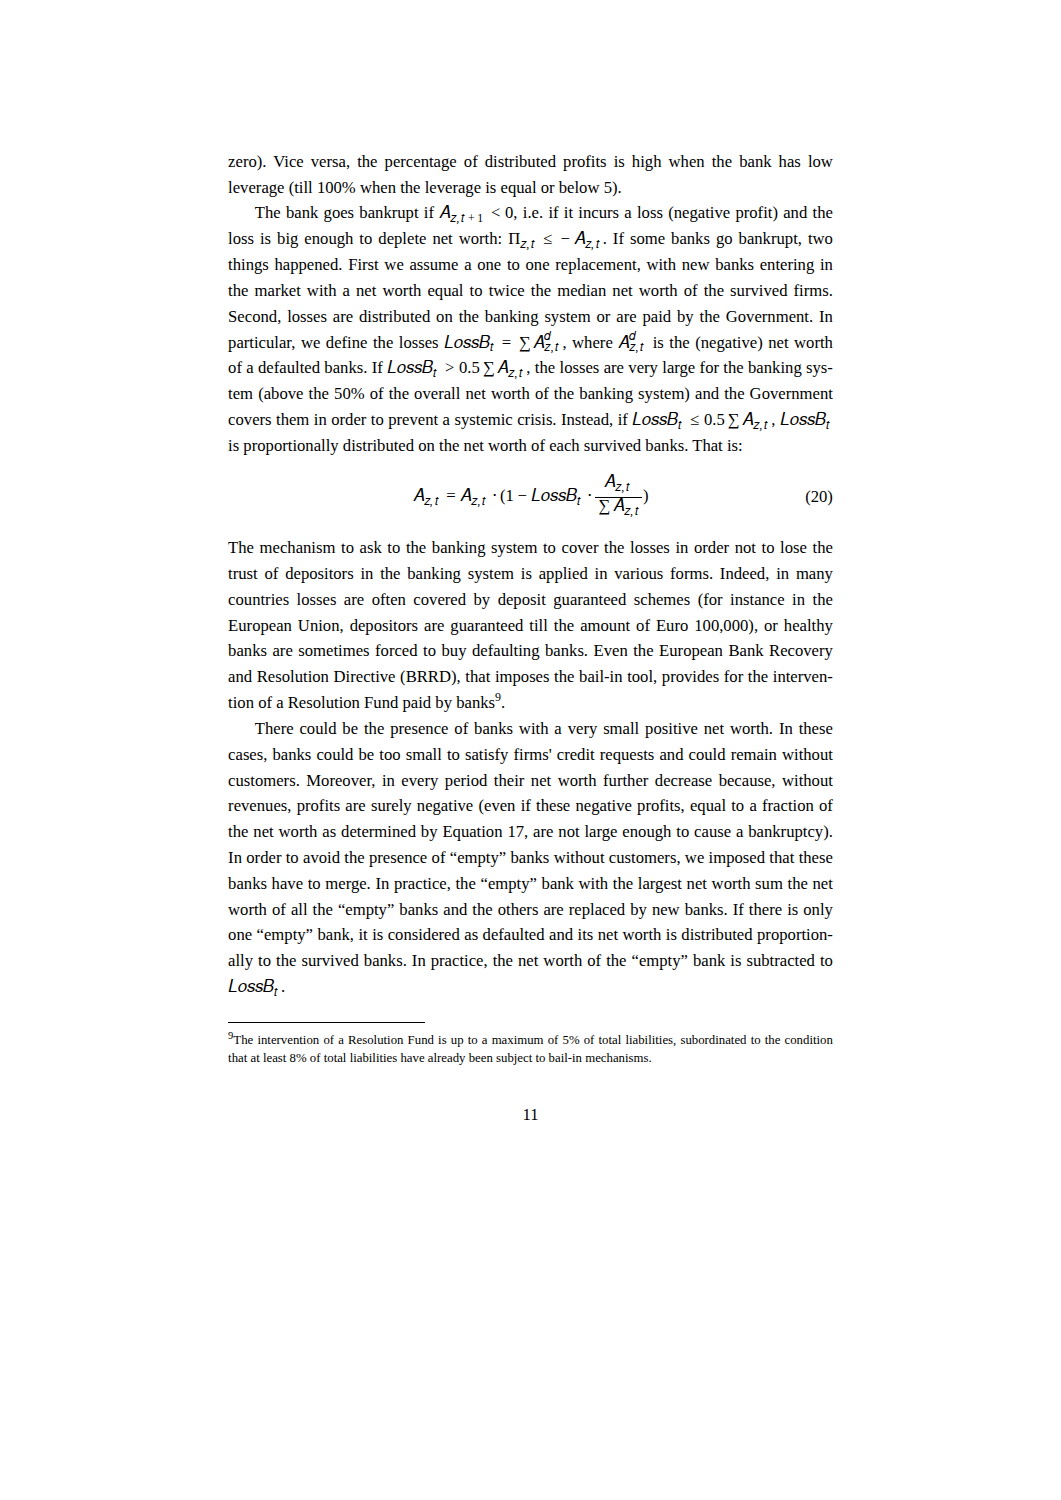zero). Vice versa, the percentage of distributed profits is high when the bank has low leverage (till 100% when the leverage is equal or below 5).
The bank goes bankrupt if Az,t+1<0, i.e. if it incurs a loss (negative profit) and the loss is big enough to deplete net worth: Πz,t≤−Az,t. If some banks go bankrupt, two things happened. First we assume a one to one replacement, with new banks entering in the market with a net worth equal to twice the median net worth of the survived firms. Second, losses are distributed on the banking system or are paid by the Government. In particular, we define the losses LossBt=∑Az,td, where Az,td is the (negative) net worth of a defaulted banks. If LossBt>0.5∑Az,t, the losses are very large for the banking system (above the 50% of the overall net worth of the banking system) and the Government covers them in order to prevent a systemic crisis. Instead, if LossBt≤0.5∑Az,t, LossBt is proportionally distributed on the net worth of each survived banks. That is:
Az,t = Az,t ⋅ ( 1 − LossBt ⋅ Az,t ∑Az,t ) (20)
The mechanism to ask to the banking system to cover the losses in order not to lose the trust of depositors in the banking system is applied in various forms. Indeed, in many countries losses are often covered by deposit guaranteed schemes (for instance in the European Union, depositors are guaranteed till the amount of Euro 100,000), or healthy banks are sometimes forced to buy defaulting banks. Even the European Bank Recovery and Resolution Directive (BRRD), that imposes the bail-in tool, provides for the intervention of a Resolution Fund paid by banks9.
There could be the presence of banks with a very small positive net worth. In these cases, banks could be too small to satisfy firms' credit requests and could remain without customers. Moreover, in every period their net worth further decrease because, without revenues, profits are surely negative (even if these negative profits, equal to a fraction of the net worth as determined by Equation 17, are not large enough to cause a bankruptcy). In order to avoid the presence of “empty” banks without customers, we imposed that these banks have to merge. In practice, the “empty” bank with the largest net worth sum the net worth of all the “empty” banks and the others are replaced by new banks. If there is only one “empty” bank, it is considered as defaulted and its net worth is distributed proportionally to the survived banks. In practice, the net worth of the “empty” bank is subtracted to LossBt.
9The intervention of a Resolution Fund is up to a maximum of 5% of total liabilities, subordinated to the condition that at least 8% of total liabilities have already been subject to bail-in mechanisms.
11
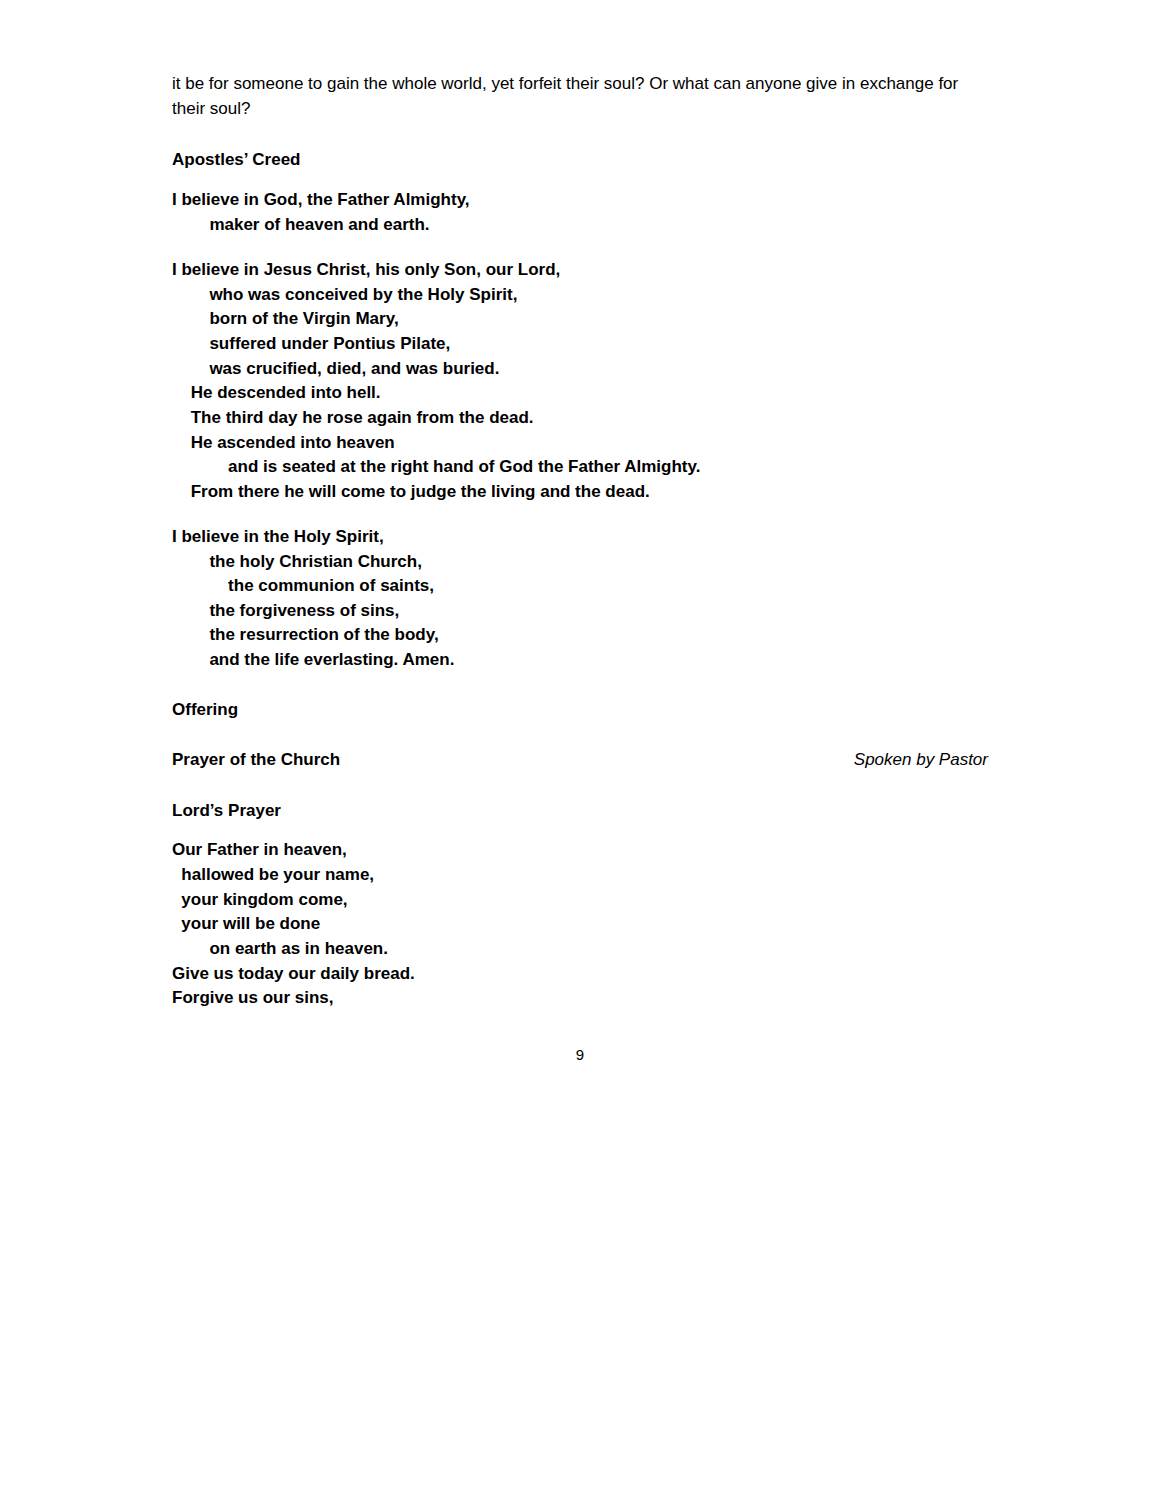it be for someone to gain the whole world, yet forfeit their soul? Or what can anyone give in exchange for their soul?
Apostles’ Creed
I believe in God, the Father Almighty,
maker of heaven and earth.
I believe in Jesus Christ, his only Son, our Lord,
who was conceived by the Holy Spirit,
born of the Virgin Mary,
suffered under Pontius Pilate,
was crucified, died, and was buried.
He descended into hell.
The third day he rose again from the dead.
He ascended into heaven
and is seated at the right hand of God the Father Almighty.
From there he will come to judge the living and the dead.
I believe in the Holy Spirit,
the holy Christian Church,
the communion of saints,
the forgiveness of sins,
the resurrection of the body,
and the life everlasting. Amen.
Offering
Prayer of the Church
Spoken by Pastor
Lord’s Prayer
Our Father in heaven,
hallowed be your name,
your kingdom come,
your will be done
on earth as in heaven.
Give us today our daily bread.
Forgive us our sins,
9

* _PROBLEM STATEMENT_
Starting from the line containing "Prayer of the Church" and ending with the final line of the data, reproduce each line exactly as it appears, including no other lines.

* _ANSWER TO THIS TASK_
Prayer of the Church
Spoken by Pastor
Lord’s Prayer
Our Father in heaven,
hallowed be your name,
your kingdom come,
your will be done
on earth as in heaven.
Give us today our daily bread.
Forgive us our sins,
9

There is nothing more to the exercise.